So it’s a new year! And just like in 2014, I’ve continued my Novel Writing Journey. My goal for 2015 is a little different than last year’s because I’m not limiting myself to one chapter per month but rather setting out to finish the first (very rough) draft of the novel. I’m afraid of this task, but I am urged on by my intense desire to finish the draft and come away from 2015 with a little more substantial proof of my hard work. However, after this first month of writing, I’m realizing I may have bitten off more than I can chew. Not just with my novel writing goal but perhaps ALL my goals. I’m afraid I’ve given myself too many passion projects.
You see there was a time, maybe two or three years ago when I wasn’t doing anything for myself. I was barely hanging on just going to school and dealing with all my college responsibilities. And last year especially, I made the decision to start adding in fun things and making them goals so that I could feel vindicated in taking time out of my busy schedule to do them. And it worked! Somehow I was able to do all the stressful “life” things from before AND add in these fun goals and accomplish them both without a time machine! It’s amazing! It’s a miracle! Hallelujah!
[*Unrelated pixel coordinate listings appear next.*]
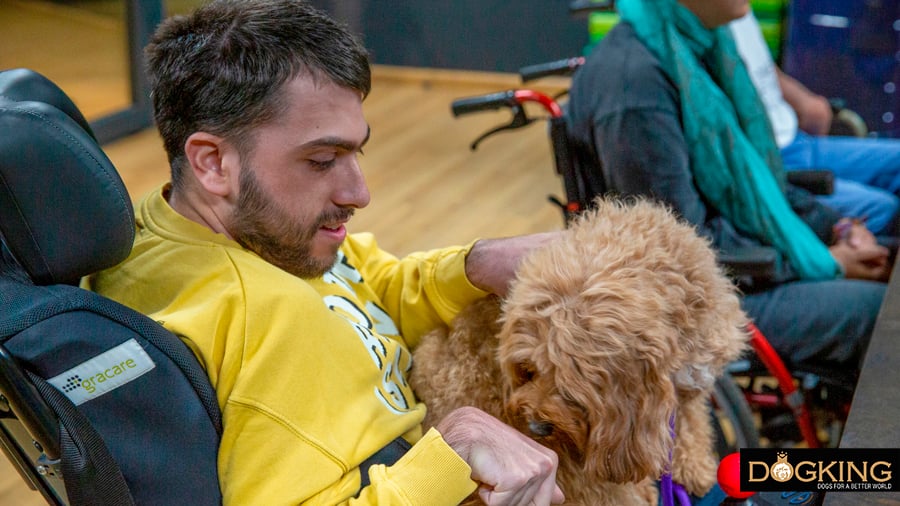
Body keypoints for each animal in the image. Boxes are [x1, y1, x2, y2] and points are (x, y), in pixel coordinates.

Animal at [412, 198, 748, 506]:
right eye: (527, 371)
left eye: (569, 386)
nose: (535, 427)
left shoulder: (688, 388)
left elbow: (689, 425)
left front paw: (693, 466)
I also feel like it’s increased my self-esteem because I can look back and say “Hey I did these things that I never thought I’d be able to do without giving up something else,” and yet here I am having done them! Hooray! The more things I accomplish—especially those activities which I feel contribute to my creativity and intelligence and overall health—the better I feel about myself. I’m a rockstar and a superhero!
But now, I’m feeling the strain of adding all these new and fun goals to my plate. I mean, at this point, it really does feel like there’s physically not enough time to do them all. Before I felt like I couldn’t do fun things because I was too exhausted. But now when I’m exhausted I still make time, but the time that I’m making I still have to make decisions between which of those goals I’m going to work on. And as I make these decisions I realize that in order to successfully accomplish my goals I need to be working on several of those goals at once. (Now is when the need for a Time Turner comes in. I always need a Time Turner).
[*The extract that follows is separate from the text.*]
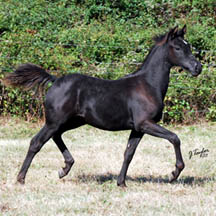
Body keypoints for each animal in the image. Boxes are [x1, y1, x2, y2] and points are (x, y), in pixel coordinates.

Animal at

So now I’m facing some tough decisions at the beginning of 2015. I started out with high hopes for continuing old goals and adding new ones, but I’m finding it doesn’t look feasible on a long-term scale. So what do I do? I don’t want to give some of them up. I picked each goal for a specific reason. For the way it makes me feel or how it might help me in my career or influence my future. I can’t just abandon a few without feeling a significant blow to my self-esteem. So what happens as I step into a new month with more demands set on me? How can I power through and still feel like I’m helping myself rather then hurting? How can the immediate reward from working toward these individual goals be enough of an incentive to continue when I’m feeling exhausted and used up?
How do I keep going when I’ve set too many goals and I didn’t even know that was possible? Who knew you could have too many goals?